Grand Jury Issues At Least 9 Indictments For Austin Police Officers Accused In 2020 Protests


According to sources close to the matter, a Travis County grand jury on Thursday issued at least nine indictments for Austin Police Department (APD) officers accused of excessive use of force, a number that is likely to grow as officers and attorneys are notified of other potential indictments.

This number of indictments is also expected to be the highest of any U.S. city following the unrest of George Floyd’s murder.

The indictments come after the grand jury conducted a review of 21 Austin police officers’ actions during the unprecedented protests following Floyd’s murder in Minneapolis and the controversial shooting in Austin of Michael Ramos in April 2020.

The protests drew tens of thousands to Downtown Austin streets last May and led about three dozen people to be taken to the hospital during more than a week of protests. The protestors suffered a range of injuries, including traumatic head wounds and broken bones, that they claim were the result of excessive force by Austin police officers.

According to documents released by the Travis County District Attorney’s Office, the cases considered by the grand jury focus almost exclusively on the use of “less lethal” bean bag rounds.

In the 20 months since the protests, about a dozen plaintiffs have filed lawsuits against the City of Austin and individual officers. Last week, the City settled its first case stemming from the protests, paying out $150,000.

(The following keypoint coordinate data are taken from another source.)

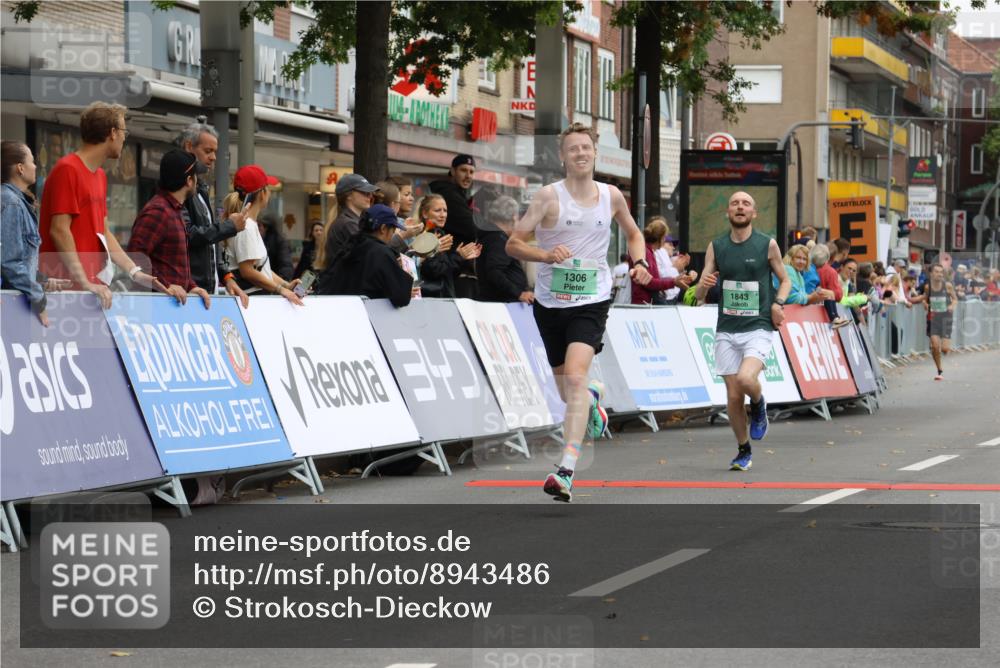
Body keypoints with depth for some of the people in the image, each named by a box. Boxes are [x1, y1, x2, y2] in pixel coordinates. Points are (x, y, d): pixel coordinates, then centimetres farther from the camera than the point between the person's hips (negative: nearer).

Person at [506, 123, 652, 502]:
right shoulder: (549, 196, -5)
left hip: (591, 303, -1)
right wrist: (546, 254, -25)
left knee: (575, 377, -23)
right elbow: (513, 243, -7)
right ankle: (592, 400, 53)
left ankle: (566, 471, -29)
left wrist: (640, 262, 4)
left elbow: (633, 234, 23)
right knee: (568, 391, 14)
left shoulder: (612, 196, 4)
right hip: (550, 302, 1)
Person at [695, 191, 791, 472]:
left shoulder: (767, 245, 0)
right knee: (733, 395, 1)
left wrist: (778, 304, -6)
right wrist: (703, 285, -18)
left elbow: (785, 280, 13)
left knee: (746, 379, -27)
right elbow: (699, 295, 6)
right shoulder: (716, 247, 5)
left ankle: (758, 405, 9)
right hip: (726, 330, 3)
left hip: (758, 327, -3)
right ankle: (744, 452, 20)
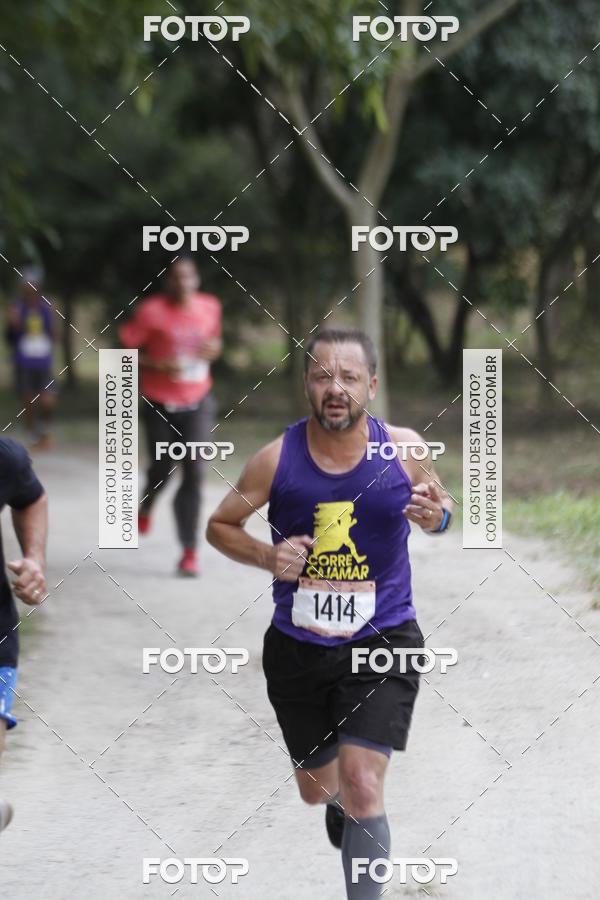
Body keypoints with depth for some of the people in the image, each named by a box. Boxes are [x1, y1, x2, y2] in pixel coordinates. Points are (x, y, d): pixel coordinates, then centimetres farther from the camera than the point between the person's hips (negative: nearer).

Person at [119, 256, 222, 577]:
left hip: (197, 403, 2)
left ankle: (190, 550, -6)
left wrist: (214, 350, -4)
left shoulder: (210, 307, 2)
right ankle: (146, 506, 46)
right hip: (160, 405, -2)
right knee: (162, 469, 7)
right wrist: (157, 366, -22)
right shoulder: (151, 311, -12)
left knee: (193, 472, -9)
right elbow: (124, 350, -9)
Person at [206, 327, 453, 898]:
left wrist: (435, 516, -13)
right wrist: (267, 557, -15)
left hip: (383, 641, -2)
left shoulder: (404, 450, -7)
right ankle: (338, 800, 57)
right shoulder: (277, 459, -9)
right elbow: (219, 526, 5)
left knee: (362, 789, -16)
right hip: (297, 648, 2)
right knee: (316, 787, 19)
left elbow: (438, 506, 12)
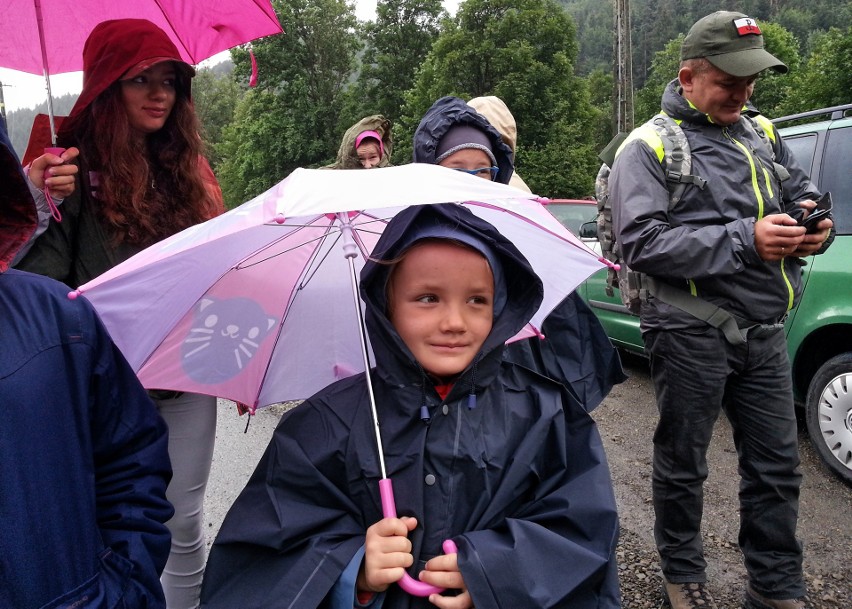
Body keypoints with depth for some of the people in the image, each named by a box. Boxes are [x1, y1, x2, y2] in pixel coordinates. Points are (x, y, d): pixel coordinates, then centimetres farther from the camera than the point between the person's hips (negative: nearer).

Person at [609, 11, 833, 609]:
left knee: (777, 465, 12)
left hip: (765, 331, 6)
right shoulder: (649, 147, -7)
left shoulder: (764, 136, 14)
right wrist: (745, 241, -22)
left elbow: (806, 194, 22)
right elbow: (642, 242, -18)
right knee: (683, 465, 10)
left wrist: (814, 225, -3)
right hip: (691, 334, -6)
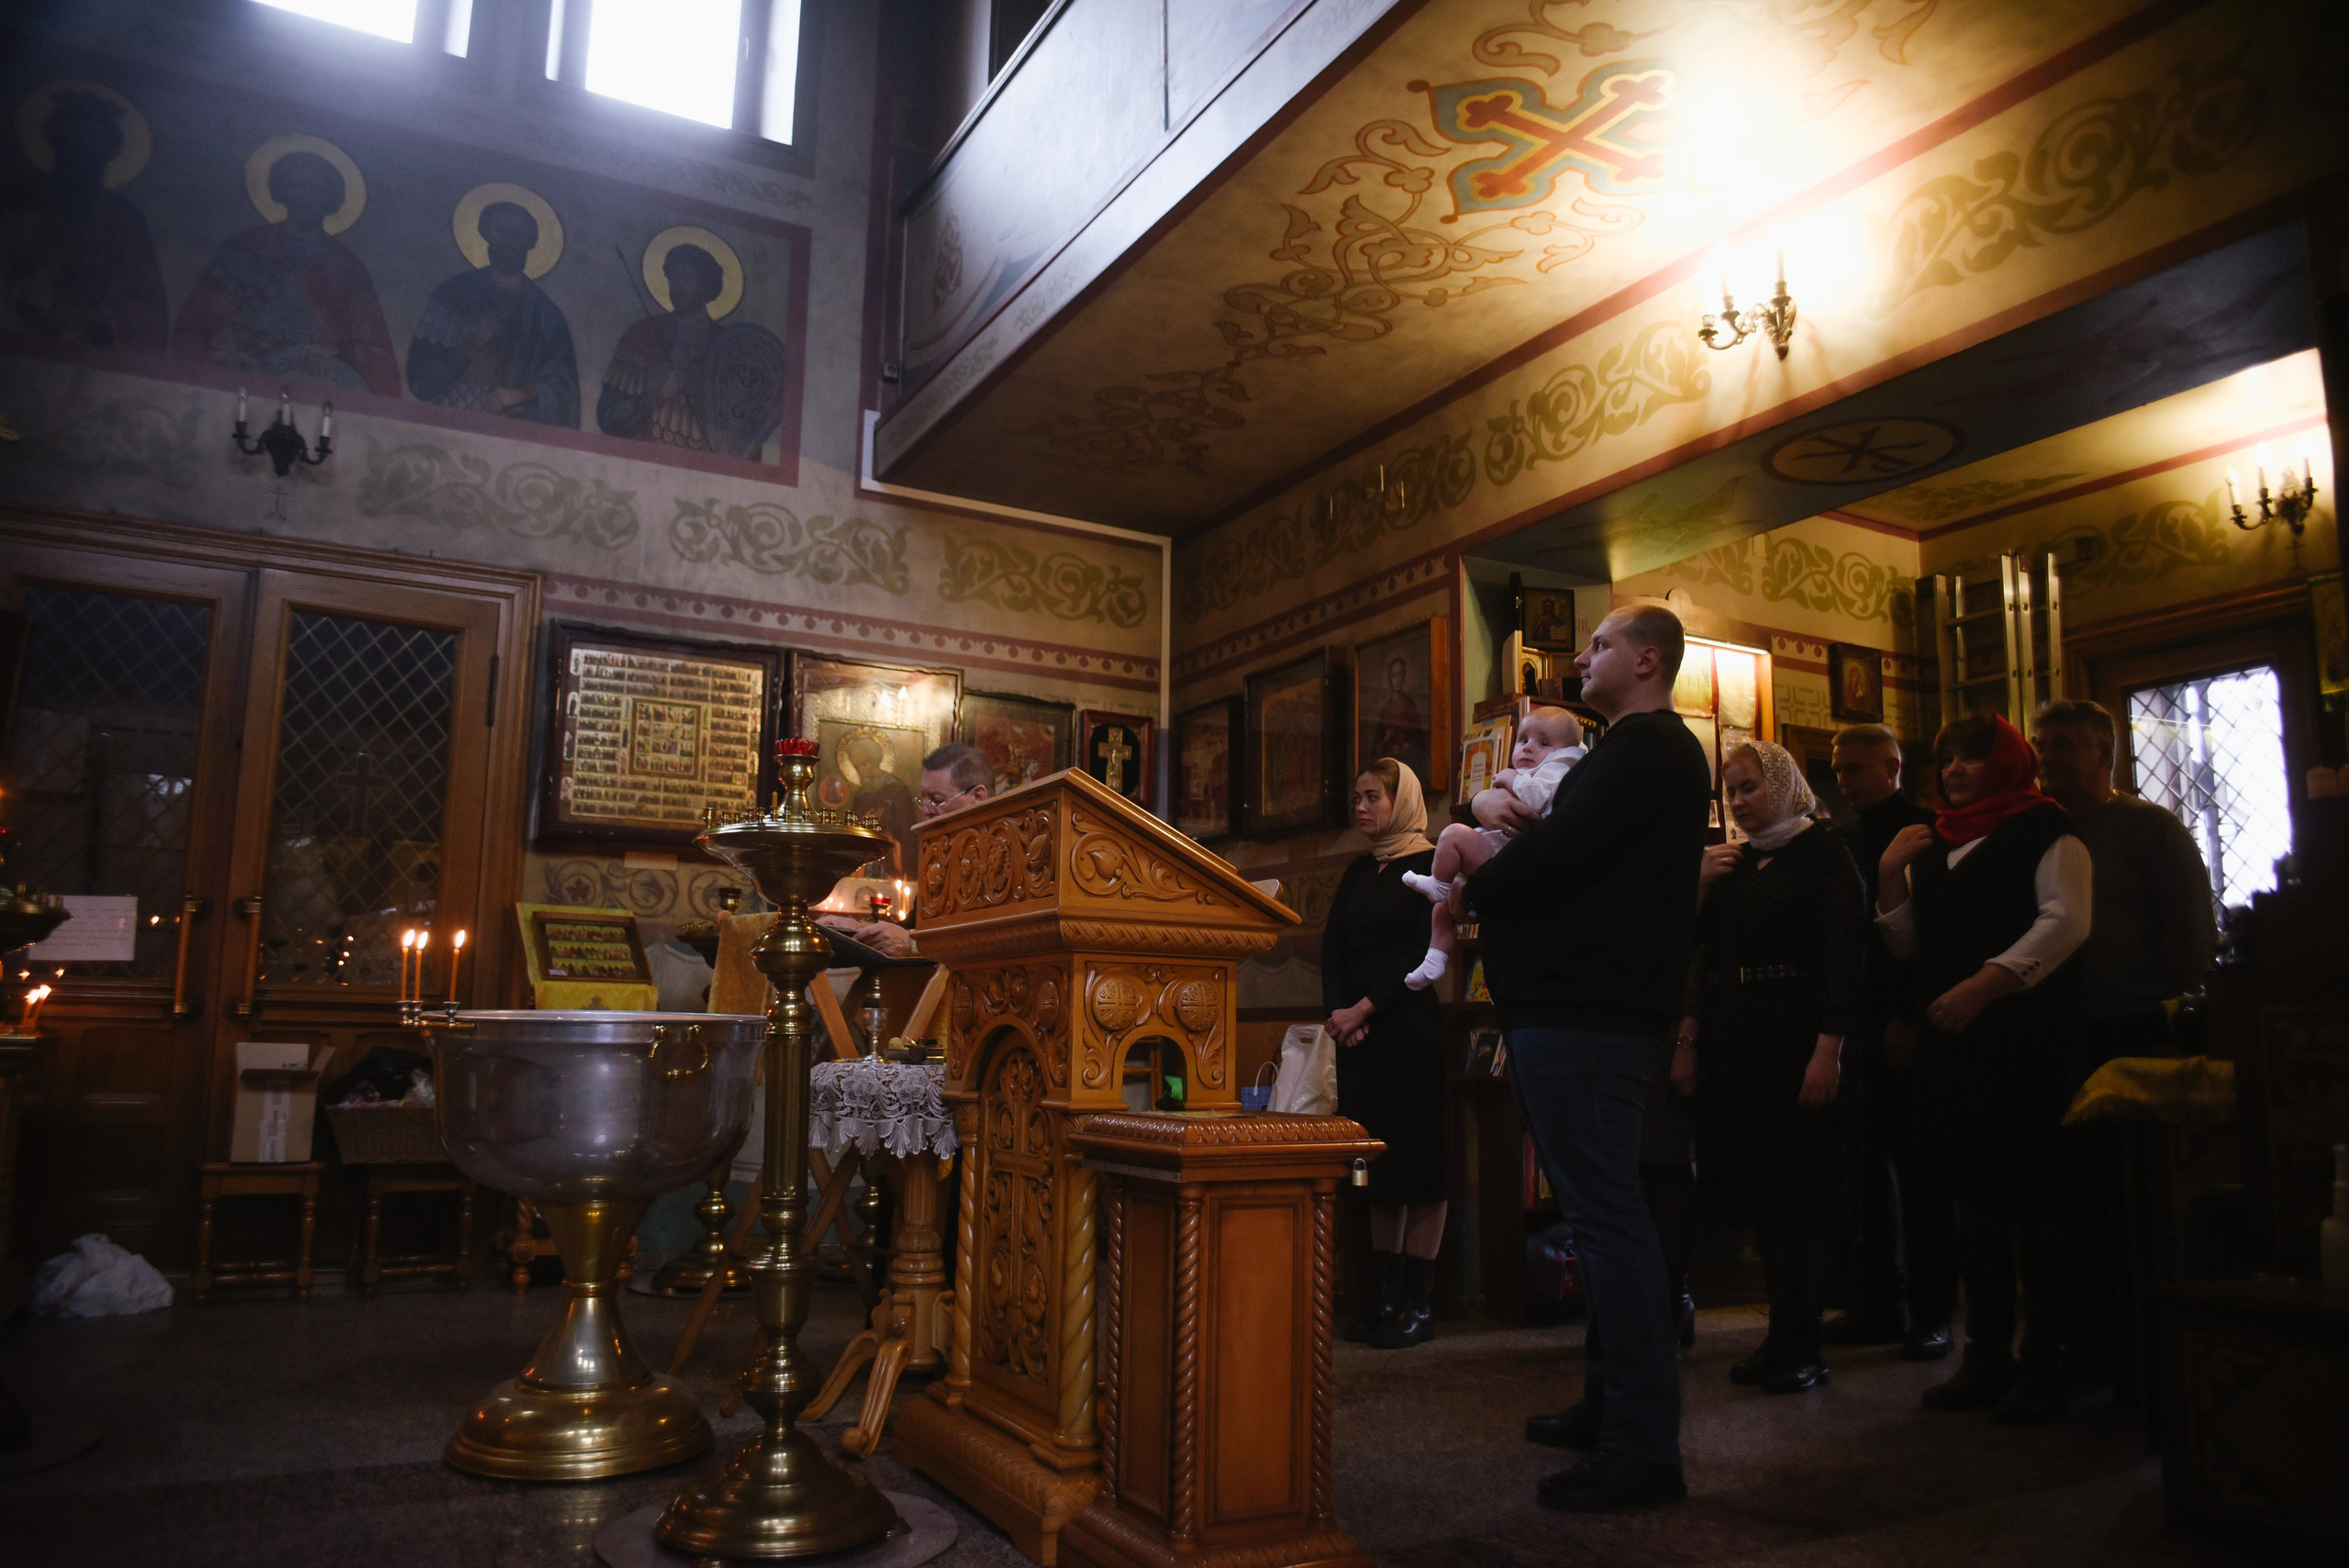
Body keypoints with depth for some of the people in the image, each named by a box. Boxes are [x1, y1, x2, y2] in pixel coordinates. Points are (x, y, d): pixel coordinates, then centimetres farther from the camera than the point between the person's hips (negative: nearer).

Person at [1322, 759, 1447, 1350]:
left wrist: (1364, 1008, -16)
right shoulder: (1358, 872, 17)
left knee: (1416, 1155, -5)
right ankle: (1386, 1295, 11)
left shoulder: (1431, 866, -3)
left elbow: (1425, 951, -12)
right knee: (1376, 1160, 6)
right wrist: (1338, 1011, -7)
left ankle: (1418, 1302, -1)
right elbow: (1333, 948, 10)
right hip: (1356, 1029, 6)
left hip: (1411, 1027, -6)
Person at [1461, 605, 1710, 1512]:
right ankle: (1610, 1406, 27)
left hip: (1582, 1015, -11)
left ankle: (1642, 1447, -3)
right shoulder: (1650, 752, 24)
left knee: (1605, 1215, -9)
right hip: (1582, 1004, 11)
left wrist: (1473, 891, -3)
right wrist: (1530, 838, 4)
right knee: (1603, 1211, 16)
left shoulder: (1642, 751, -10)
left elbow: (1560, 852, -19)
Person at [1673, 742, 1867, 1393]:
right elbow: (1705, 955, 18)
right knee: (1758, 1185, 6)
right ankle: (1781, 1332, 14)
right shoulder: (1732, 863, 17)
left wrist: (1829, 1049, -18)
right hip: (1733, 1040, 6)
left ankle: (1805, 1344, 4)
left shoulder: (1825, 854, -2)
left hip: (1796, 1038, -6)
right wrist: (1701, 887, 2)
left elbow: (1845, 955, -11)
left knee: (1800, 1185, -4)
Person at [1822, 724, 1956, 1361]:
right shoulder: (1846, 841, 16)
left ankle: (1931, 1312, 10)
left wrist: (1910, 1018, -17)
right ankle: (1875, 1305, 15)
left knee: (1919, 1176, 1)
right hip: (1857, 1030, 6)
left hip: (1904, 1030, -6)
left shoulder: (1922, 832, -3)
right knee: (1862, 1173, 7)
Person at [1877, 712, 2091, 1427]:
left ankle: (2043, 1363, 5)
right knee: (1975, 1194, 10)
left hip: (2028, 1038, -6)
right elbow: (1908, 942, 20)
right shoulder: (1934, 844, 19)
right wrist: (1891, 876, 5)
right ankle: (1987, 1355, 18)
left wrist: (1986, 982, -22)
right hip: (1954, 1041, 7)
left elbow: (2066, 921, -14)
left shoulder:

On Thursday, the Austin City Council approved settlements worth $10 million total in two civil lawsuits connected to the protests. A total of $8 million will be given to Justin Howell and $2 million will be paid to Anthony Evans. The $8 million settlement for Howell is the largest settlement amount ever paid for a use-of-force case in Austin’s history.

Prior to Thursday’s announcement, the Combined Law Enforcement Associations of Texas (CLEAT) held a press conference broadcast on Facebook Live in regard to the indictments.

“It’s an absolute disgrace and it sickens me that DA Garza is using enforcement officers as pawns in a political game of chess,” said Austin Police Associate President Ken Casaday. “DA Garza ran on a platform to indict officers and has not missed the opportunity to try and ruin lives, careers and simply fulfill a campaign promise.”

Casaday also called the timing of Thursday’s indictments during early voting for the primary election “mighty suspicious.”